It was a pleasant surprise for me, then, to discover that Microsoft was launching a native Linux interface in Windows 10! The Windows Subsystem for Linux is, in very simple terms pulled directly from Microsoft, "bash on Ubuntu on Windows". It's not a full-featured virtual machine, but a stripped-down Ubuntu implementation that provides a native Bash terminal available anytime, directly from Windows. If that sounds scary, don't worry - it's a lot of technical words, but it's actually really cool. Imagine adding wings & flight controls to your car. It wouldn't be a Learjet, but your old Honda could definitely do some new tricks! Having a Bash shell prompt immediately available from your Windows PC is the same sort of cool hybrid.

Of course, there a trade offs. This a new experiment, and with that comes a learning curve. Of particular note is the WSL's no-frills terminal. Folks used to using terminals in OSX (Mac) or Linux environments are used to lots of customizability. The terminal in these systems is given the same treatment as any other major part of the operating system, so basic features like copy/paste & context menus work the same way you're used to.

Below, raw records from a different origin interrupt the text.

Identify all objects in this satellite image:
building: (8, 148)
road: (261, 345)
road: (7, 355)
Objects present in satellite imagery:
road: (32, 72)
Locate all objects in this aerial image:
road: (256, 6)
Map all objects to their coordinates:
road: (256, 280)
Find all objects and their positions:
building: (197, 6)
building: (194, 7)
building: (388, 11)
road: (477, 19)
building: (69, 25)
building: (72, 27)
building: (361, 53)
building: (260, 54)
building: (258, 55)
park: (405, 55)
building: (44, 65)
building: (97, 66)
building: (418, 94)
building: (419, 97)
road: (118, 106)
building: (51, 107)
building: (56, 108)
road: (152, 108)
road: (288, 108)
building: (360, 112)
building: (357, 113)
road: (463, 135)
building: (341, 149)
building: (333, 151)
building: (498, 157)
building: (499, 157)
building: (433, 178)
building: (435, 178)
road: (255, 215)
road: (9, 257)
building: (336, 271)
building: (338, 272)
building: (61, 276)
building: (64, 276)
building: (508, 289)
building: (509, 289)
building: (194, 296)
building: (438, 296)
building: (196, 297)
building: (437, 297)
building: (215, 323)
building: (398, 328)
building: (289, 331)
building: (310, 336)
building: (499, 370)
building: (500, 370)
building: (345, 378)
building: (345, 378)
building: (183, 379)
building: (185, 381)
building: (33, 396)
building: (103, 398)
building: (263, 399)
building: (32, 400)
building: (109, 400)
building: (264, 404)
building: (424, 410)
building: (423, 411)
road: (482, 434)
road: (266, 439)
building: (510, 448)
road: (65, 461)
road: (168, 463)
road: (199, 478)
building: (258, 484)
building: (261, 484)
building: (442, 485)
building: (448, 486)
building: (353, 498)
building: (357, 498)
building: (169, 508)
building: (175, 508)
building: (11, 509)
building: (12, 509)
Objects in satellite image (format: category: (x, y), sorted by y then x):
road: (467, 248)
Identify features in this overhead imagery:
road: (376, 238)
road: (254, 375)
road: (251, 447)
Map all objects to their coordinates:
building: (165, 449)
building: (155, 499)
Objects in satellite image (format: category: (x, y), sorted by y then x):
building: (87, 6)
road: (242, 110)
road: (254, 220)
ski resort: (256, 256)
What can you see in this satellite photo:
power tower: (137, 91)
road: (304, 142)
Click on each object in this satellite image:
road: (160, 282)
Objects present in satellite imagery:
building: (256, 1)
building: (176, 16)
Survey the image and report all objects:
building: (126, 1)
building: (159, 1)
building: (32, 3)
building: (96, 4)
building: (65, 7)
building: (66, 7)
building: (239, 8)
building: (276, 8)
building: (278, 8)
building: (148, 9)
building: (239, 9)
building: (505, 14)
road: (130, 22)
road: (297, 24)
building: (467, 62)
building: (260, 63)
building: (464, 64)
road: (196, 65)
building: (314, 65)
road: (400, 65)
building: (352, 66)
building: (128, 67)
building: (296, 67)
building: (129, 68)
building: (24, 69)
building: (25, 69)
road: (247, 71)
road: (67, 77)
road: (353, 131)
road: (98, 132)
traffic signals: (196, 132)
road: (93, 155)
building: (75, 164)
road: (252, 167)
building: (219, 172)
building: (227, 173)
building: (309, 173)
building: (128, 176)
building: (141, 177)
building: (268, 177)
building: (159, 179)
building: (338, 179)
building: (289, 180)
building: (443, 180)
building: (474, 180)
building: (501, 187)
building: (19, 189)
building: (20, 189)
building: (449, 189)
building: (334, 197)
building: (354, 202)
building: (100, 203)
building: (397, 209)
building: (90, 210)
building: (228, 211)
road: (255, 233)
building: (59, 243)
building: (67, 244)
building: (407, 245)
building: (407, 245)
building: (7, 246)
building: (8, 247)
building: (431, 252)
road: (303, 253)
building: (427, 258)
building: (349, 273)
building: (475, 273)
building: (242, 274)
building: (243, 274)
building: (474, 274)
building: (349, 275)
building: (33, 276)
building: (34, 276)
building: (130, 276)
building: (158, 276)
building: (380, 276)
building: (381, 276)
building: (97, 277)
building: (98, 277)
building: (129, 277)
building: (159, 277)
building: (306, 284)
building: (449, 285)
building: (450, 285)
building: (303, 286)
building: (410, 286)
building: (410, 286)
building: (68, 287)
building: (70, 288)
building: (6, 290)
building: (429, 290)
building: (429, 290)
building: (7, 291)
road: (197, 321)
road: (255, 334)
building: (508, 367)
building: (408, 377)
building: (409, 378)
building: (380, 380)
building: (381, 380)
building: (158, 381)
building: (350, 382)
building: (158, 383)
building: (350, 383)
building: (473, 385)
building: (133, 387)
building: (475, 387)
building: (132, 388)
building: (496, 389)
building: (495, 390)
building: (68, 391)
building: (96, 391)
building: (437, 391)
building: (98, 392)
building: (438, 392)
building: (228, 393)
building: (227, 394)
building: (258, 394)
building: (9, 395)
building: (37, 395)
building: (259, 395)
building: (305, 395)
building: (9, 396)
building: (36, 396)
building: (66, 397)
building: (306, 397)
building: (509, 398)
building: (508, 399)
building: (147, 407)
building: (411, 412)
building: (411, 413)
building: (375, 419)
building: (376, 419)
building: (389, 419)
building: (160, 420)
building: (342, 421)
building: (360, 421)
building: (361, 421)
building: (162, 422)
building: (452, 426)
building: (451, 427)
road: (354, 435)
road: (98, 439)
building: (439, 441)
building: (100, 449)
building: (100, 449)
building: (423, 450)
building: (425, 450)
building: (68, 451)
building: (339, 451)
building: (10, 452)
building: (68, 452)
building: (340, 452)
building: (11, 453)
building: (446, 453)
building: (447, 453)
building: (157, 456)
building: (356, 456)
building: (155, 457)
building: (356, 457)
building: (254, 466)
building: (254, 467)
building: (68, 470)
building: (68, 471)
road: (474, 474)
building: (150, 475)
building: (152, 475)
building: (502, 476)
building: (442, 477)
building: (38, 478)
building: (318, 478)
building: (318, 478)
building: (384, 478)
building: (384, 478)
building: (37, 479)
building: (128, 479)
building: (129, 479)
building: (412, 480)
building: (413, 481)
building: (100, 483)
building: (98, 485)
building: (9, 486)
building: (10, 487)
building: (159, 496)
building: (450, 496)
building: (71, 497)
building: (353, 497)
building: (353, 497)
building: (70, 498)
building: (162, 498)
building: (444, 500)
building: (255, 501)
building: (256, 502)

Windows doesn't have the same history. The modern Windows terminal ("cmd.exe") is a stripped-down experience meant mostly for systems administration and emergency debugging. Windows expects you to rely on, well, windows: graphical applications over command-line apps. This aesthetic is demonstrated in their Bash terminal as well - the context menu is non-functional, "Right Click" acts as a sometimes-it-works "Paste" button, and the console settings window is confusingly organized:

Um...wat? Are these settings being saved automatically? Am I switching between themes? Should these radio buttons be tabs? /shrug

All that said, this is a HUGE step in the right direction, and gives people previously isolated from open-source ecosystems immediate access. In my experience playing with the integrated Bash terminal, I found few blocks to spinning up a quick Ruby server, Python script or Golang app. The use experience and smooth and directly removes one of the big reasons people talk up Macbooks - the terminal still isn't want I'd call a first-class citizen here, but it's definitely in the neighborhood.